#### [WHAT THE TASK REQUIRES]
Reproduce the whole listing below word for word, keeping every line as it appears.

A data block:
━━━━━━━━━━━━━━━━
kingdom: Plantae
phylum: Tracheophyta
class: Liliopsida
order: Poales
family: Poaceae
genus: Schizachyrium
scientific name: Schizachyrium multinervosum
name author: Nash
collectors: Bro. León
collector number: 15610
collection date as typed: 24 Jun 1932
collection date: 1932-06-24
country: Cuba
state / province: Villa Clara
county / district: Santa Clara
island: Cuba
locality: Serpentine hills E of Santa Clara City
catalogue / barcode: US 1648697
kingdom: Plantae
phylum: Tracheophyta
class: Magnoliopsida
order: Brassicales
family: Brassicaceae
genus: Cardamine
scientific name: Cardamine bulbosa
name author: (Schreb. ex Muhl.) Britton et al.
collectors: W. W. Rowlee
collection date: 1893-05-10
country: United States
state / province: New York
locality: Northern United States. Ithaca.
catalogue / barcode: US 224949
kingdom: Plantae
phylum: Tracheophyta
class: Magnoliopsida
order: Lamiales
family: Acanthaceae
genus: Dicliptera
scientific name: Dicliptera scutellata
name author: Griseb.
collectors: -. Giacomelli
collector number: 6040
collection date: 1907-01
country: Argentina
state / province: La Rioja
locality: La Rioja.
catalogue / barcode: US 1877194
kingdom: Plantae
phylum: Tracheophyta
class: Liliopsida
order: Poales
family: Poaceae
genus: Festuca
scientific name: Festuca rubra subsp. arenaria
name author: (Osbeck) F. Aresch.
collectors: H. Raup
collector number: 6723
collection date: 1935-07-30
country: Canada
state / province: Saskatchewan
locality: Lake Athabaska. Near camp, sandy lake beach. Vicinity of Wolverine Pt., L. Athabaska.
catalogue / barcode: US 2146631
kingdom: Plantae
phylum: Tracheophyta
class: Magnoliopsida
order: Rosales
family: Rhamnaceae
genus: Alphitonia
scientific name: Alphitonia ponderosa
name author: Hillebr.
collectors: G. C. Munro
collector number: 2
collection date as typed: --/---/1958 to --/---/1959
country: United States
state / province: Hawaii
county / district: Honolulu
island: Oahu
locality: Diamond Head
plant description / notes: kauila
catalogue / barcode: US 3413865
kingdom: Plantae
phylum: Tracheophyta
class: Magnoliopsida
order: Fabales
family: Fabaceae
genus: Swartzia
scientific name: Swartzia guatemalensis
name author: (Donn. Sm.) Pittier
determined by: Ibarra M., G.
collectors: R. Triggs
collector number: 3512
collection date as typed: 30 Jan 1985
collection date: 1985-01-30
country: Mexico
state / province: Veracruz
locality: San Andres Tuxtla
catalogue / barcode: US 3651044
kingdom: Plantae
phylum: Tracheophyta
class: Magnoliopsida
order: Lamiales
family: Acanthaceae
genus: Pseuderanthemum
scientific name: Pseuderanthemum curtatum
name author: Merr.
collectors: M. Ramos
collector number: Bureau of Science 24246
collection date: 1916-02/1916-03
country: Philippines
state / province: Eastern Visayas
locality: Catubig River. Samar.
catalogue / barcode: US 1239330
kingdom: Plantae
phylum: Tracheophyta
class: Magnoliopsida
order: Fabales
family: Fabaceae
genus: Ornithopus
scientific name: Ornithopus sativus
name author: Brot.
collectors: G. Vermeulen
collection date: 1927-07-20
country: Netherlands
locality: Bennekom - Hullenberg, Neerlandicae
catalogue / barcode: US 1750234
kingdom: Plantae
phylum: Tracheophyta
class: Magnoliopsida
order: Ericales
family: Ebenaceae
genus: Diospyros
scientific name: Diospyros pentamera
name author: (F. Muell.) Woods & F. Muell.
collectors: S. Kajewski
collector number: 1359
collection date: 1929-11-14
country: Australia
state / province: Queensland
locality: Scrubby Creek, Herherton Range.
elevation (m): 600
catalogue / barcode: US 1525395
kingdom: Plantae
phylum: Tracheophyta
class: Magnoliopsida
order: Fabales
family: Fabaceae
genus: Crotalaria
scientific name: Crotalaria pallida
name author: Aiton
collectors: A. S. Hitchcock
━━━━━━━━━━━━━━━━
#### [TASK ANSWER]
kingdom: Plantae
phylum: Tracheophyta
class: Liliopsida
order: Poales
family: Poaceae
genus: Schizachyrium
scientific name: Schizachyrium multinervosum
name author: Nash
collectors: Bro. León
collector number: 15610
collection date as typed: 24 Jun 1932
collection date: 1932-06-24
country: Cuba
state / province: Villa Clara
county / district: Santa Clara
island: Cuba
locality: Serpentine hills E of Santa Clara City
catalogue / barcode: US 1648697
kingdom: Plantae
phylum: Tracheophyta
class: Magnoliopsida
order: Brassicales
family: Brassicaceae
genus: Cardamine
scientific name: Cardamine bulbosa
name author: (Schreb. ex Muhl.) Britton et al.
collectors: W. W. Rowlee
collection date: 1893-05-10
country: United States
state / province: New York
locality: Northern United States. Ithaca.
catalogue / barcode: US 224949
kingdom: Plantae
phylum: Tracheophyta
class: Magnoliopsida
order: Lamiales
family: Acanthaceae
genus: Dicliptera
scientific name: Dicliptera scutellata
name author: Griseb.
collectors: -. Giacomelli
collector number: 6040
collection date: 1907-01
country: Argentina
state / province: La Rioja
locality: La Rioja.
catalogue / barcode: US 1877194
kingdom: Plantae
phylum: Tracheophyta
class: Liliopsida
order: Poales
family: Poaceae
genus: Festuca
scientific name: Festuca rubra subsp. arenaria
name author: (Osbeck) F. Aresch.
collectors: H. Raup
collector number: 6723
collection date: 1935-07-30
country: Canada
state / province: Saskatchewan
locality: Lake Athabaska. Near camp, sandy lake beach. Vicinity of Wolverine Pt., L. Athabaska.
catalogue / barcode: US 2146631
kingdom: Plantae
phylum: Tracheophyta
class: Magnoliopsida
order: Rosales
family: Rhamnaceae
genus: Alphitonia
scientific name: Alphitonia ponderosa
name author: Hillebr.
collectors: G. C. Munro
collector number: 2
collection date as typed: --/---/1958 to --/---/1959
country: United States
state / province: Hawaii
county / district: Honolulu
island: Oahu
locality: Diamond Head
plant description / notes: kauila
catalogue / barcode: US 3413865
kingdom: Plantae
phylum: Tracheophyta
class: Magnoliopsida
order: Fabales
family: Fabaceae
genus: Swartzia
scientific name: Swartzia guatemalensis
name author: (Donn. Sm.) Pittier
determined by: Ibarra M., G.
collectors: R. Triggs
collector number: 3512
collection date as typed: 30 Jan 1985
collection date: 1985-01-30
country: Mexico
state / province: Veracruz
locality: San Andres Tuxtla
catalogue / barcode: US 3651044
kingdom: Plantae
phylum: Tracheophyta
class: Magnoliopsida
order: Lamiales
family: Acanthaceae
genus: Pseuderanthemum
scientific name: Pseuderanthemum curtatum
name author: Merr.
collectors: M. Ramos
collector number: Bureau of Science 24246
collection date: 1916-02/1916-03
country: Philippines
state / province: Eastern Visayas
locality: Catubig River. Samar.
catalogue / barcode: US 1239330
kingdom: Plantae
phylum: Tracheophyta
class: Magnoliopsida
order: Fabales
family: Fabaceae
genus: Ornithopus
scientific name: Ornithopus sativus
name author: Brot.
collectors: G. Vermeulen
collection date: 1927-07-20
country: Netherlands
locality: Bennekom - Hullenberg, Neerlandicae
catalogue / barcode: US 1750234
kingdom: Plantae
phylum: Tracheophyta
class: Magnoliopsida
order: Ericales
family: Ebenaceae
genus: Diospyros
scientific name: Diospyros pentamera
name author: (F. Muell.) Woods & F. Muell.
collectors: S. Kajewski
collector number: 1359
collection date: 1929-11-14
country: Australia
state / province: Queensland
locality: Scrubby Creek, Herherton Range.
elevation (m): 600
catalogue / barcode: US 1525395
kingdom: Plantae
phylum: Tracheophyta
class: Magnoliopsida
order: Fabales
family: Fabaceae
genus: Crotalaria
scientific name: Crotalaria pallida
name author: Aiton
collectors: A. S. Hitchcock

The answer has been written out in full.